In fact, one of my criticisms of the Prices Advisory Body is that some of their sittings are held in private, and some of the evidence that is put before them about profits and prices and production costs is never made public. But, despite that fact, despite the fact that I think the Prices Advisory Body should be improved by being made even more public, I think it would be a retrograde step if it were to be abolished and if we were to go back to the methods previously applied, whereby price regulation was done by the Prices Section of the Department of Industry and Commerce. I make this point because the possibility was freely canvassed before the last Government came in that the present Minister for Industry and Commerce was contemplating abolishing the Prices Advisory Body and replacing it by the previous and considerably less satisfactory mechanism, the Prices Section of his own Department. For that reason I think it is necessary to make that point now.

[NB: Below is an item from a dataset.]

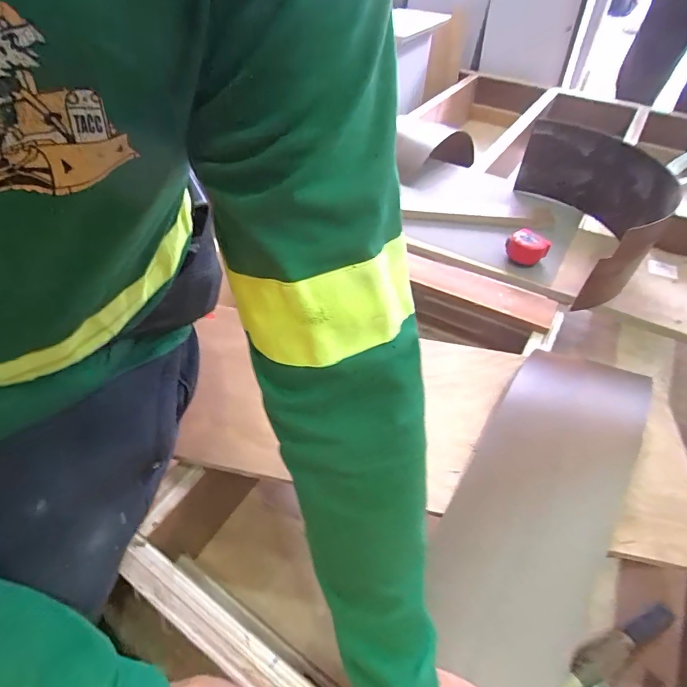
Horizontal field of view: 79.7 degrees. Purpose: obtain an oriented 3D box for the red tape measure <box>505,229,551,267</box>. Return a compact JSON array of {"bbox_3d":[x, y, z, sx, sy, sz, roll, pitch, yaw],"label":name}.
[{"bbox_3d":[0.342,-0.180,0.765,0.074,0.047,0.057,20,50,18],"label":"red tape measure"}]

The other point I want to make is that I think we have all become aware of the very direct effect upon the costs of many commodities, foodstuffs in particular, of the recommendations of the Fair Trade Commission. In particular I am thinking of their recommendations on pricing and supply of goods in the grocery trade. We have all become aware of a considerable drop in the price of many groceries, due, in my opinion, directly to the work of the Fair Trade Commission and its report. In that, I think we have an example of what can be done in practice to bring down prices. I should like, therefore, very strongly to urge upon the Minister the necessity for maintaining both the Prices Advisory Body and the Fair Trade Commission. The Fair Trade Commission having as its principal aim the insistence that in the trades which come under its survey real competition, price competition, shall obtain, it will be, in my opinion, always both immediately and ultimately to the benefit of the consumer.